───── Page extract ─────

This project aims to provide an implementation of an algorithm for stochastic journey planning for public transport. It relies on the delay distributions obtained from public-transport-statistics and is a dependency of time-space-train-planner, which provides the UI and middleware. It uses nigiri for the loading of GTFS(-RT) data.
Using the delay distributions and cancellation probabilities and a scheduled timetable (GTFS) with realtime delay predictions (GTFS-RT), the algorithm calculates entire destination arrival distributions for a user query from origin to destination. For an intuitive understanding, best see the prototype in conjunction with time-space-train-planner surfacing the resulting histograms at https://tespace.traines.eu.
The main algorithm is located in src/query/topocsa.rs. It also contains the preprocessing/DFS part that is independent from queries and should run as soon as new realtime data is available, but can also run on the fly with the query, given that the instance is not too big. Furthermore, this contains logic for obtaining relevant stops and relevant connections from a query result (see "relevant stops approach" below). Many important utilities, like the handling of the distributions themselves, of GTFS, and of walking connections (see "walking" below), are located in the top src/ directory. For more insight on other integral parts of the code base, refer to the "Using StoSt" section below.

───── Data segment ─────

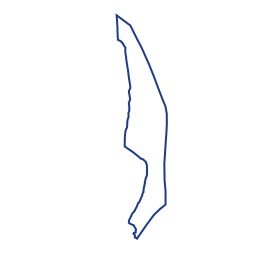 Makanza, Équateur, Democratic Republic of the Congo, rotated 126°
{"feature_id": "63176286B16264123188485", "entity_name": "Makanza", "entity_type": "district", "adm_level": 2, "iso_a3": "COD", "parent_name": "Democratic Republic of the Congo", "parent_adm1": "Équateur", "projection": "albers", "projection_center": [19.154, 1.264], "detail": "fine", "context": "isolated", "style": "outline", "palette": "blue", "viewbox_px": 256, "rotation_deg": 126, "n_neighbors": 0, "source": "geoboundaries", "source_scale": "gbopen_adm2", "svg_char_len": 2762}
<svg xmlns="http://www.w3.org/2000/svg" viewBox="0 0 256 256"><g transform="rotate(126 128 128)"><path d="M144.9,119.7L144.6,109.1L145.2,99.2L144.9,98.9L144.8,98.7L144.7,98.2L144.5,97.6L144.7,96.0L145.1,93.2L145.7,92.7L146.0,92.3L146.0,92.2L146.6,91.2L147.8,90.3L148.6,89.6L149.7,88.6L150.2,88.4L150.6,88.1L151.7,87.2L152.8,86.6L153.6,85.7L154.4,85.4L154.5,85.4L154.8,85.2L155.2,84.8L156.5,84.5L157.7,84.2L158.6,84.0L158.8,83.9L158.9,83.7L160.6,83.1L161.7,82.7L161.8,82.6L162.4,82.0L162.5,82.1L164.2,81.2L164.4,81.2L164.6,81.1L165.2,80.9L165.6,80.5L165.7,80.4L166.2,80.4L169.8,78.6L169.8,78.4L170.6,77.9L170.7,78.0L170.9,78.0L173.6,77.3L174.1,77.0L174.3,76.9L175.0,76.7L176.9,76.3L178.0,76.1L179.5,75.7L180.7,75.5L181.2,75.4L182.3,75.4L182.4,75.5L182.6,75.7L183.1,75.6L185.8,74.8L187.0,74.6L188.7,74.4L190.4,74.1L190.5,74.0L191.1,74.0L192.3,73.9L193.0,74.1L193.5,74.2L195.0,74.2L195.4,74.2L197.0,73.8L197.5,73.7L199.2,73.4L202.0,72.9L204.1,71.7L204.4,71.0L204.1,69.8L204.0,69.3L203.8,67.5L203.4,66.6L203.3,66.1L204.3,64.4L204.6,63.5L205.0,62.4L205.4,61.9L205.7,61.6L206.0,61.6L206.7,61.5L207.3,60.8L207.4,60.7L207.6,60.5L208.2,60.5L209.5,61.6L209.9,61.6L210.5,61.1L210.6,59.6L210.9,59.3L211.2,58.9L212.4,58.3L212.5,58.0L212.2,57.5L212.1,57.2L212.2,55.7L203.7,55.9L194.3,56.1L190.3,56.0L186.1,56.0L182.6,55.9L174.0,54.3L170.1,53.2L167.9,52.6L161.3,57.4L157.0,60.5L149.0,67.5L135.3,77.8L130.8,80.6L119.7,87.6L114.8,90.7L109.3,94.1L101.7,99.1L93.7,105.0L88.4,110.5L86.1,114.4L78.7,125.9L70.8,137.8L64.1,148.5L54.8,164.6L51.1,172.2L43.7,186.3L43.5,203.4L54.1,194.6L54.5,194.3L55.0,194.0L55.1,193.9L55.5,193.8L57.9,191.7L58.5,191.2L59.2,190.9L59.6,190.5L60.0,190.1L60.6,189.5L61.0,189.2L61.6,188.7L61.9,188.5L62.6,188.1L62.0,184.2L62.3,183.6L62.4,182.8L62.4,182.3L62.7,181.6L62.9,181.6L63.1,181.0L64.1,178.7L64.2,178.3L64.4,177.4L66.0,176.3L67.4,175.4L68.6,174.4L69.7,173.3L70.6,172.4L71.4,171.5L72.6,170.6L76.8,166.5L79.2,164.1L80.9,162.3L86.5,157.1L89.3,154.3L91.6,152.1L92.9,150.7L93.6,150.1L94.6,149.6L95.7,149.3L96.4,149.2L97.2,149.1L97.8,148.8L98.8,147.9L99.7,147.1L100.5,146.1L101.1,145.6L101.9,144.8L102.7,144.0L103.2,143.6L103.7,143.0L104.4,142.8L104.8,142.7L105.5,142.6L106.1,142.4L107.0,142.1L107.7,141.7L109.0,140.4L109.8,139.6L110.7,139.1L111.2,138.6L112.2,137.9L113.0,137.3L113.5,136.9L114.6,136.8L115.5,136.5L116.5,135.8L117.5,135.0L118.0,134.5L118.7,134.1L119.6,133.8L120.3,133.5L121.0,133.4L122.0,132.9L123.3,132.3L124.1,131.7L125.0,131.1L126.0,130.5L126.8,129.9L127.5,129.5L128.1,129.2L128.8,128.9L129.5,128.9L130.4,128.8L131.5,128.4L132.5,127.9L133.4,127.5L134.4,126.8L135.6,126.2L136.7,125.5L137.8,124.8L138.9,124.1L140.0,123.3L141.3,122.3L142.4,121.6L143.4,120.9L144.2,120.3L144.9,119.7Z" fill="none" stroke="#1e3a8a" stroke-width="2"/></g></svg>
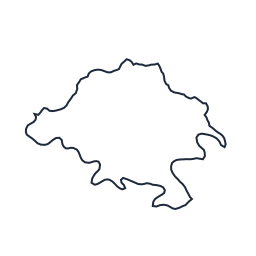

─────

# Tasks
1. According to the stochastic journey planning page, which file contains the main algorithm?
2. Proceed with the stochastic journey planning page from the point where it stops.
The material above comes from a different source than the stochastic journey planning page.

# Answer set
1. src/query/topocsa.rs

2.
- Clone this repository.
- Inside the created directory, clone https://github.com/traines-source/motis-nigiri-rust, so that there is a folder
motis-nigiri-rust
inside this repository's root. Follow the instructions over at motis-nigiri-rust to initially build the C++ dependencies. - If you have glibc 2.34 on your system, you should then be able to just run
cargo build
to build StoSt. If you don't, you can also use Docker (recommended). In that case:- Run
build-docker.sh
in the root of this repository (or run the contained commands manually) - For subsequent runs of
cargo
, you can use./run-docker.sh cargo
. You may want to adapt the containeddocker run
command to mount the directory containing your GTFS(-RT) files.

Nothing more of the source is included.